Days before the new Securities and Exchange Commission (SEC) cybersecurity disclosure rules went into effect (which FoxPointe previously discussed here) Erik Gerding, Director of Corporation Finance of the SEC, issued a statement offering some thoughts, rationale and perspective on the rules in an attempt to highlight the significant parts of the rule and address some potential misconceptions.
The new rule has two major components. Public companies will be required to disclose both material cybersecurity incidents within 72 hours on new item 1.05 of Form 8-K, and, on an annual basis, material information regarding their cybersecurity risk management, strategy, and governance. Gerding indicated several times in the statement that the main goal of these rules is to provide investors and key stakeholders with important information in a timely and consistent manner on certain risks.
Between the time that the SEC proposed the original rule in March 2022 to the time of Gerding’s statement, many have expressed frustration, confusion, and questioned the rationale of these rules. Gerding uses the beginning of his statement to offer a general rationale. “The Commission has noted that cybersecurity risks have increased alongside the ever-increasing share of economic activity that depends on electronic systems, the growth of remote work, the ability of criminals to monetize cybersecurity incidents, the use of digital payments, and the increasing reliance on third party service providers for information technology services, including cloud computing technology.” The cost of a cyber incident to both public companies and investors continues to grow at a rapid rate. In addition, cybersecurity disclosure practices have been inconsistent over the years, emphasizing the need for a standardized, improved approach. The SEC believes the final rule meets these needs and the landscape of today’s cyber world.
To help provide context on the incident disclosure portion of the rules, Gerding sought to answer three questions: what, when, and why. First, the rule requires public companies to “disclose the occurrence of a material cybersecurity incident and describe the material aspects of the nature, scope, and timing of the incident, as well as the material impact or reasonably likely material impact of the incident on the company, including its financial condition and results of operations.” The final rule encourages public companies not to overshare information when making a disclosure, such as technical information regarding the vulnerability and response. The SEC is attempting to limit technical information in its disclosure requirements that could potential be used by malicious actors in future attacks.
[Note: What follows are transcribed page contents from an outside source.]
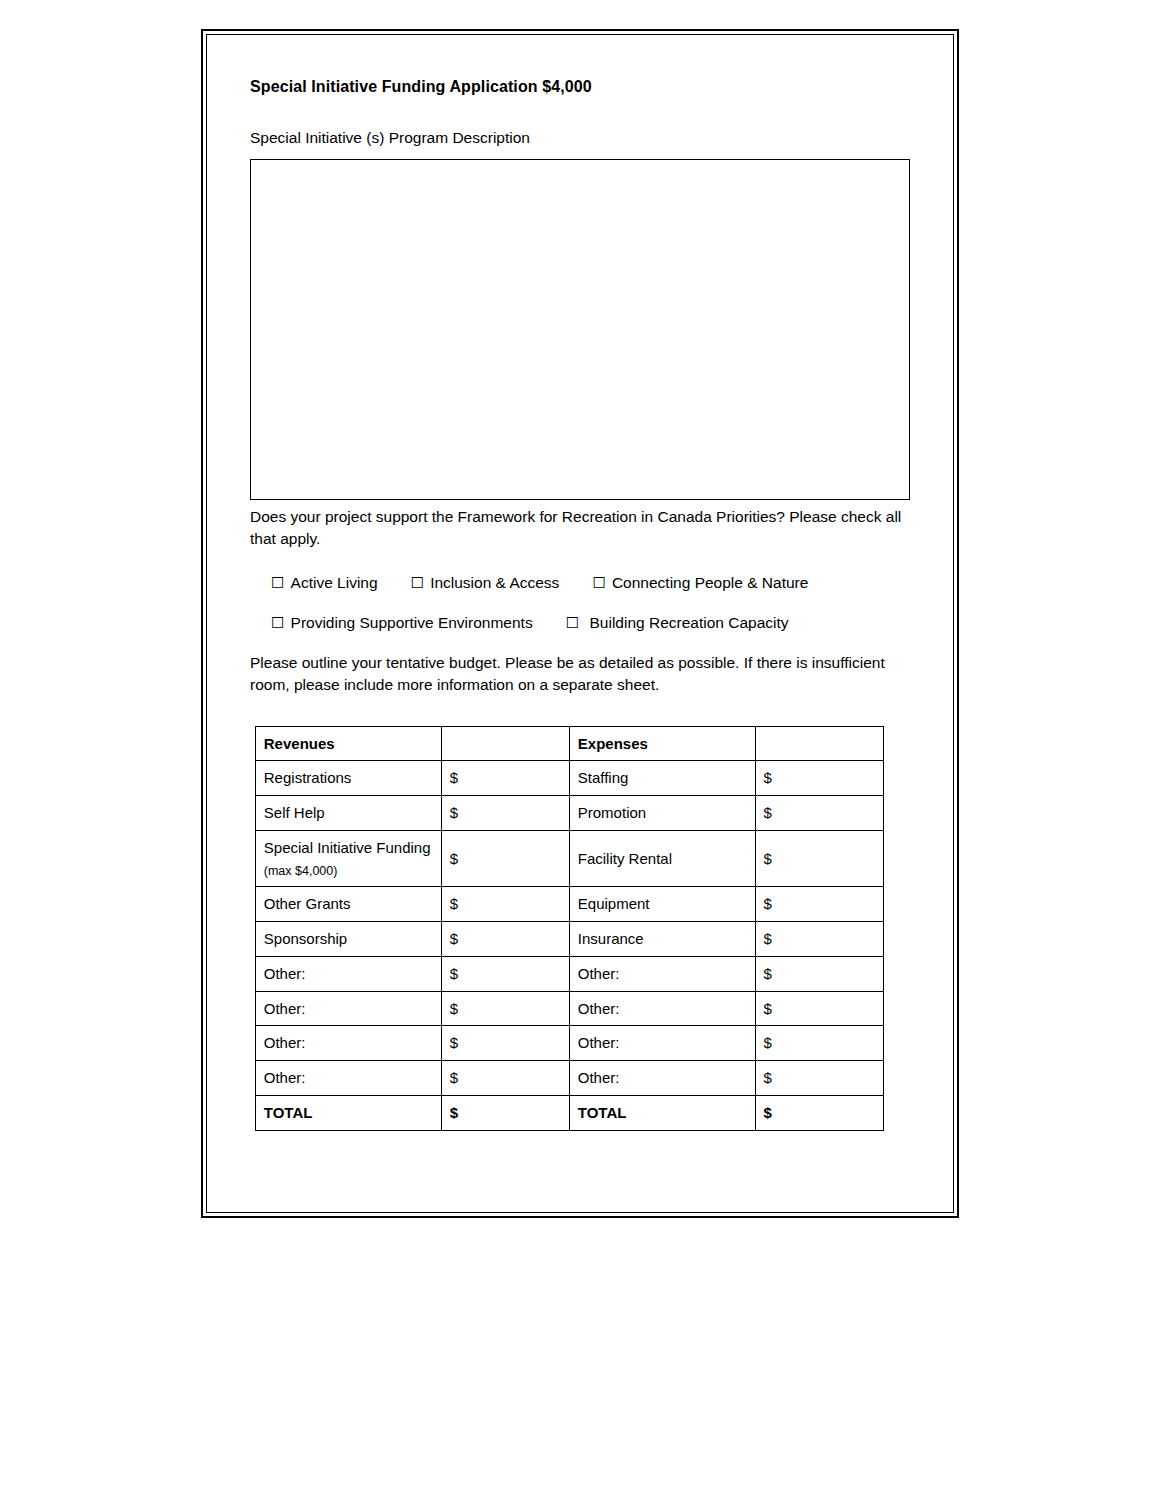Special Initiative Funding Application $4,000
Special Initiative (s) Program Description
Does your project support the Framework for Recreation in Canada Priorities? Please check all that apply.
☐Active Living ☐Inclusion & Access ☐Connecting People & Nature
☐Providing Supportive Environments ☐ Building Recreation Capacity
Please outline your tentative budget. Please be as detailed as possible. If there is insufficient room, please include more information on a separate sheet.
| Revenues | | Expenses | |
| --- | --- | --- | --- |
| Registrations | $ | Staffing | $ |
| Self Help | $ | Promotion | $ |
| Special Initiative Funding (max $4,000) | $ | Facility Rental | $ |
| Other Grants | $ | Equipment | $ |
| Sponsorship | $ | Insurance | $ |
| Other: | $ | Other: | $ |
| Other: | $ | Other: | $ |
| Other: | $ | Other: | $ |
| Other: | $ | Other: | $ |
| TOTAL | $ | TOTAL | $ |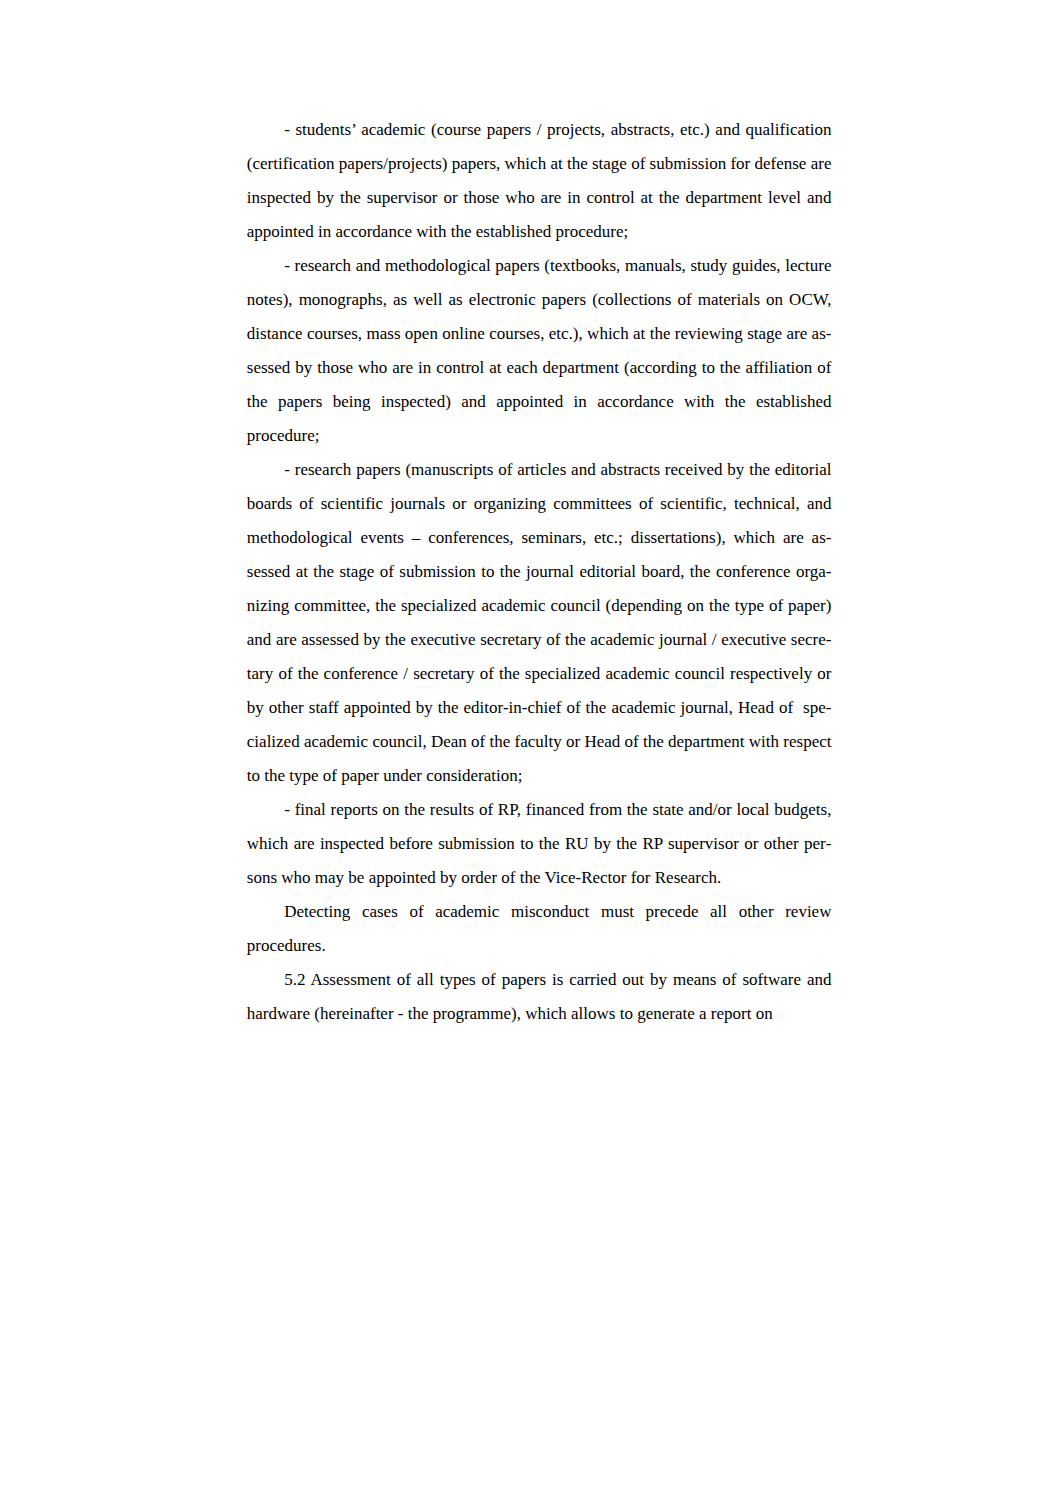- students’ academic (course papers / projects, abstracts, etc.) and qualification (certification papers/projects) papers, which at the stage of submission for defense are inspected by the supervisor or those who are in control at the department level and appointed in accordance with the established procedure;
- research and methodological papers (textbooks, manuals, study guides, lecture notes), monographs, as well as electronic papers (collections of materials on OCW, distance courses, mass open online courses, etc.), which at the reviewing stage are assessed by those who are in control at each department (according to the affiliation of the papers being inspected) and appointed in accordance with the established procedure;
- research papers (manuscripts of articles and abstracts received by the editorial boards of scientific journals or organizing committees of scientific, technical, and methodological events – conferences, seminars, etc.; dissertations), which are assessed at the stage of submission to the journal editorial board, the conference organizing committee, the specialized academic council (depending on the type of paper) and are assessed by the executive secretary of the academic journal / executive secretary of the conference / secretary of the specialized academic council respectively or by other staff appointed by the editor-in-chief of the academic journal, Head of specialized academic council, Dean of the faculty or Head of the department with respect to the type of paper under consideration;
- final reports on the results of RP, financed from the state and/or local budgets, which are inspected before submission to the RU by the RP supervisor or other persons who may be appointed by order of the Vice-Rector for Research.
Detecting cases of academic misconduct must precede all other review procedures.
5.2 Assessment of all types of papers is carried out by means of software and hardware (hereinafter - the programme), which allows to generate a report on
Second, Gerding offers some much-needed clarification on when a material incident must be disclosed. While the final rule requires disclosure within four business days after determination that the incident is material, it is important to note that the clock does not begin to tick as soon as the incident is discovered. A public company will have time to investigate, contact additional support, either through its third parties or outside agencies, and analyze before determining an incident is material, thus beginning the four-day deadline to disclose. The final rule includes language that states a public company must determine an incidents materiality “without unreasonable delay”. In addition, the SEC noted that the four-day deadline was chosen to remain consistent with other SEC 8-K reporting requirements. The Commission further understands that all material and disclosable information may not be readily available within four business days, even after investigation. In this instance, the final rule contains instructions for a public company to issue a subsequent filing.
Finally, Gerding used the statement to highlight the importance of using a materiality standard for this rule. The rule utilizes the same definition of materiality that the SEC and the Supreme Court uses in other contexts. “The term “material,” when used to qualify a requirement for the furnishing of information as to any subject, limits the information required to those matters to which there is a substantial likelihood that a reasonable investor would attach importance in determining whether to buy or sell the securities registered.” This definition and context when considering cybersecurity incidents goes back to the needs of investors.
Regarding the Risk Management, Strategy, and Governance disclosure part of the rule, Gerding addresses some commenters concerns stating that the disclosure requirements are high level in nature, and are not meant to prescribe any required controls for public companies to implement.
The statement concludes with Gerding encouraging companies to ask further questions. The SEC’s intent is not to add another compliance “checklist” item or create “gotcha” scenarios, but rather foster open communication and transparency that investors and other companies may find useful and beneficial.